The Mavericks are another team that gets up a lot of shots and shoots them well, which always makes for a dangerous combination. They can blow you out quickly. One of their biggest calling cards is their defensive rebounding. They do a good job keeping you off the boards, thus forcing you to hit the first time. This makes their overall defense look better than their individual defensive talents would indicate on first blush.
Dallas is effective on offense but they play a finesse-oriented game. You have to guard against their jumpers. They're not great three-point shooters and they draw few foul shots. That combination probably makes the difference between 8th and 4th place in the West for them.
Nobody will have forgotten the Christmas Day disappointment, I'm sure. The Mavs also handled Portland in Dallas in early February. This will be the last game of the season between the two. The Mavericks basically manhandled the Blazers both times. Portland will need to come with a stronger effort to avoid the same fate. The Mavs may not be physically dominant but they're tall, experienced, and they know how to exploit weaknesses. Dallas should not win this game but they absolutely can if Portland doesn't reach out and bloody their noses.
Keys to the Game
1. The standard denial of the paint doesn't work as well against Dallas as against most teams because Dallas doesn't need the paint to score. Instead you have to be ready to deal with screen plays from every direction, curls, cuts, and mid-range jumpers from forwards and guards alike. The most important facets of Portland's defensive game are going to be commitment and communication. The Blazers will have to move their feet all night and they'll have to be clear what they're doing when Dallas tries to cross them up. If you start getting mismatches on Nowitzki and Kidd they're going to pick you apart.
2. If you're going to stop one guy, stop Jason Terry. He's more annoying that devastating but he will win them games alongside of Dirk. I would almost give him the Kobe treatment, letting LaMarcus and Joel handle Nowiztki and committing my better small defenders, sometimes in tandem, to stop J.T. In Terry's absence it's unlikely Dirk can score enough to win the game for Dallas.
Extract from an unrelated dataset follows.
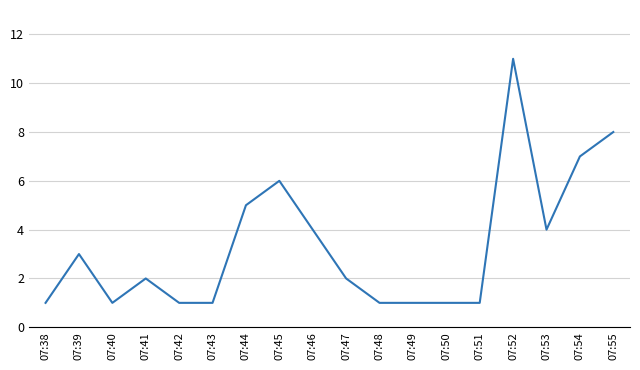

Where is the first local maximum?

07:39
3. You know you're going to struggle to get offensive rebounds. That means you better make your first shot count. Plan A is to get inside. Get Dampier out of position, hoping to free up Joel for a dunk or the rebound off of the miss. If Dampier doesn't move, score on the guy you're driving on. If they help from the outside, dish for a three. Either way this game hangs on the Blazers getting penetration. If you let the Mavericks defend you one-on-one and you're shooting jumpers eventually their one-and-done tactic will work.
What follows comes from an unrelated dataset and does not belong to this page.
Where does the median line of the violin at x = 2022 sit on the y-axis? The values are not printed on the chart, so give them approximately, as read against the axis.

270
4. Speaking of...they want the shot attempts to be even or in their favor tonight. We'll win if we can keep them below us by a half dozen shots or more. It's not so much rushing to get shots up against them as creating extra shots through turnovers or rebounds.
5. If Nowitzki guards Aldridge then LaMarcus should take him inside boldly. LMA has actually played pretty well against the Mavs this year but we haven't relied on him enough.
6. And speaking of that...LaMarcus will probably draw Dirk defensively which means he won't be able to help much with rebounds. This is the time for the small forwards and guards to crash the boards.
The intro said it all. This game is just as important as Monday's was. The Blazers would benefit by proving something tonight.